The latter, a notary of fame, had been working till a late hour that night. It was during a momentary absence
from his room that the somnambule entered and deliberately possessed herself of a will left open upon the
desk, as also of a sum of several thousand pounds in bonds and notes. These she proceeded to hide in the
hollow of two dummy pillars set up in the library to match the solid ones; and, stealing from the room before
her father’s return, she regained her chamber and bed without awakening the nurse, who was still asleep
in the armchair. The result was that, as the nurse stoutly denied that her young mistress had left the room,
suspicion was diverted from the real culprit and the money could not be recovered. The loss of the will
involved a lawsuit which almost beggared her father and entirely ruined his reputation, and the family
were reduced to great straits. About nine years later, the young girl—who during the previous seven years
had not been somnambulic—fell into a consumption of which she ultimately died. Upon her death-bed, the
veil which had hung before her physical memory was raised; her divine insight awakened; the pictures of
her life came streaming back before her inner eye; and among others she saw the scene of her somnambulic
robbery. Suddenly arousing herself from the lethargy in which she had lain for several hours, her face showed
signs of some terrible emotion working within, and she cried out: “
Ah! what have I done?… It was I who took the will and the money…Go search the dummy pillars
in the library, I have—” She never finished her sentence, for her very emotion killed her. But the
search was made, and the will and money were found within the oaken pillars as she had said.

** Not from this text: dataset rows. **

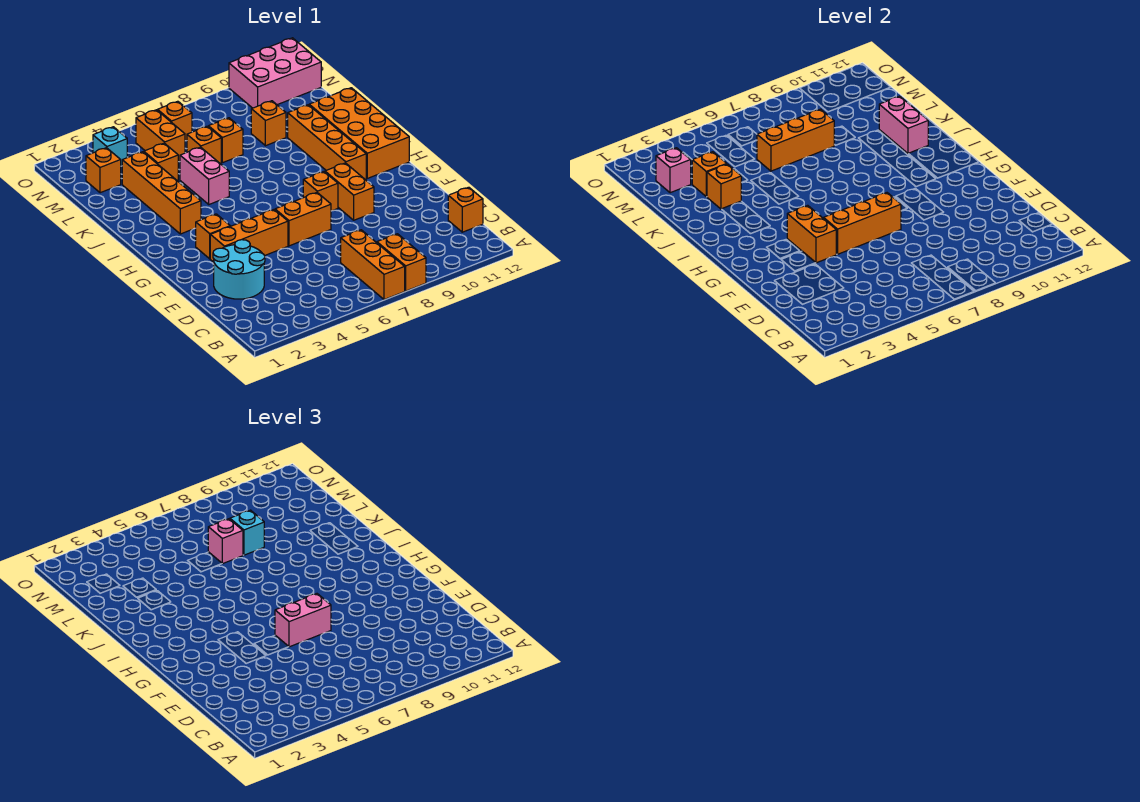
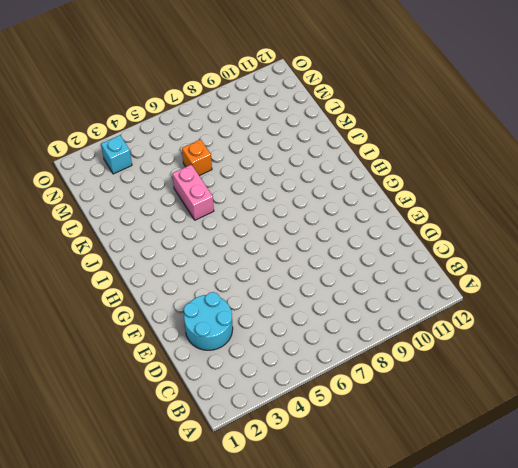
none -> orange 1x3 brick [341,230,405,300]
none -> orange 1x2 brick [377,234,426,291]
none -> orange 1x1 brick [448,187,483,232]
none -> orange 1x3 brick [210,210,288,262]

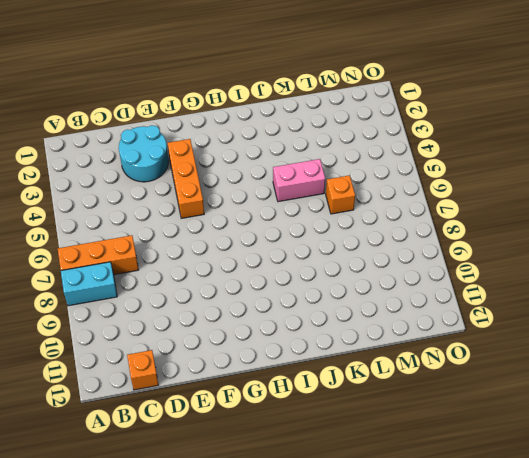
cyan 1x2 brick [61,262,117,306] -> orange 1x2 brick [377,234,426,291]
none -> orange 1x2 brick [275,193,331,246]
none -> orange 1x2 brick [325,163,374,220]
none -> orange 1x1 brick [196,214,230,259]
none -> orange 1x1 brick [303,172,338,211]

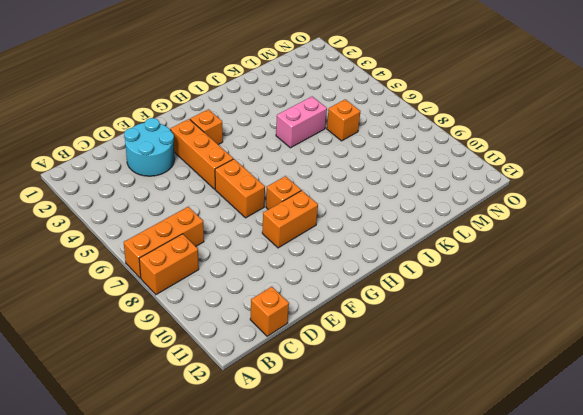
none -> orange 1x4 brick [288,105,366,179]
none -> orange 2x4 brick [309,88,409,178]
none -> orange 1x4 brick [122,152,201,234]
none -> orange 1x1 brick [144,143,178,181]

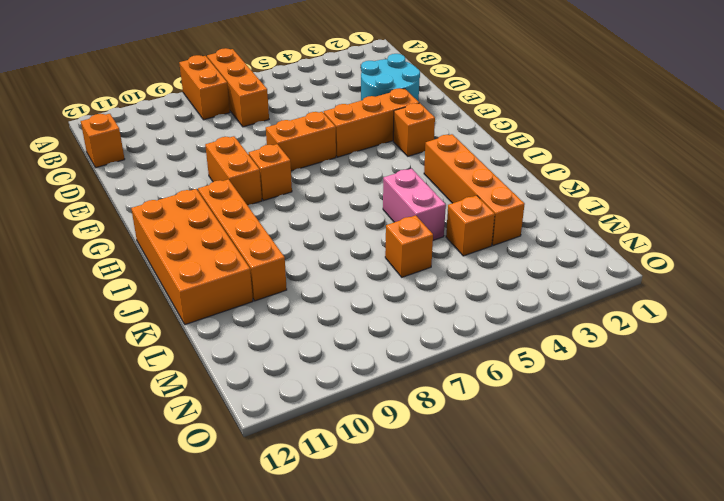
none -> orange 1x1 brick [208,118,243,163]
none -> orange 1x1 brick [251,101,286,146]
none -> orange 1x1 brick [86,148,121,193]
none -> orange 1x2 brick [136,110,185,162]

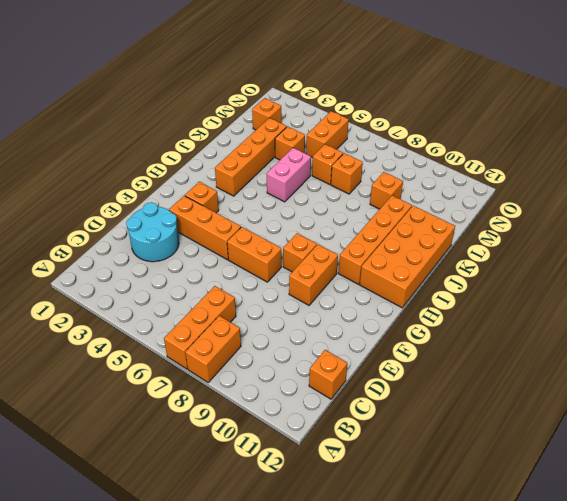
none -> cyan 1x1 brick [93,127,127,166]
none -> orange 1x1 brick [157,101,192,141]
none -> pink 2x3 brick [229,38,321,108]
none -> orange 1x2 brick [787,205,836,263]

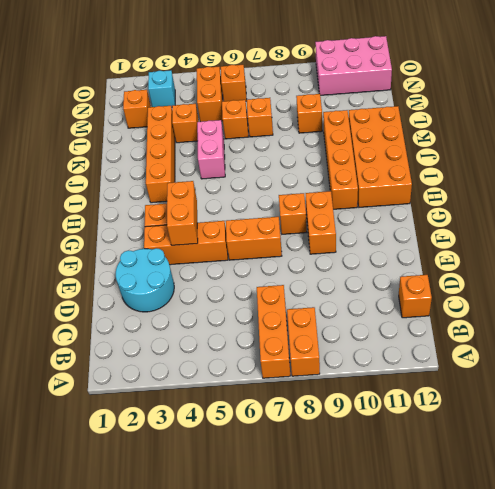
none -> orange 1x3 brick [824,193,901,254]
none -> pink 1x2 brick [879,96,928,154]
none -> orange 1x1 brick [707,164,742,209]
none -> orange 1x1 brick [692,152,726,197]

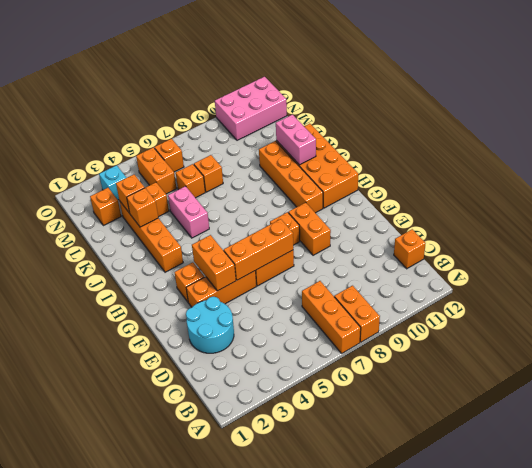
none -> orange 1x1 brick [251,101,286,146]
none -> orange 1x3 brick [757,109,834,171]
none -> pink 1x1 brick [656,148,691,193]
none -> pink 1x2 brick [275,594,331,647]

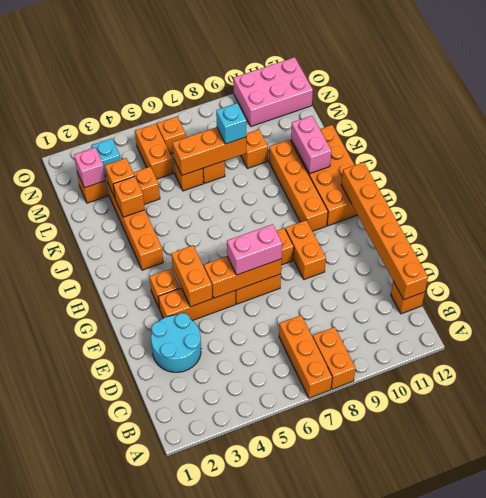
orange 1x6 brick [341,162,428,299] -> none
none -> pink 1x2 brick [180,147,229,204]
none -> pink 1x1 brick [208,519,243,564]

What makes the case more strange is that these pillars were so high that even by standing upon
a chair, and with plenty of time at her disposal instead of only a few moments, the somnambulist
could not have reached up and dropped the objects into the hollow columns. It is to be noted,
however, that ecstatics and convulsionists (vide the Convulsionnaires de St. Médard et de Morzine)
seem to possess an abnormal facility for climbing blank walls and leaping even to the tops of trees.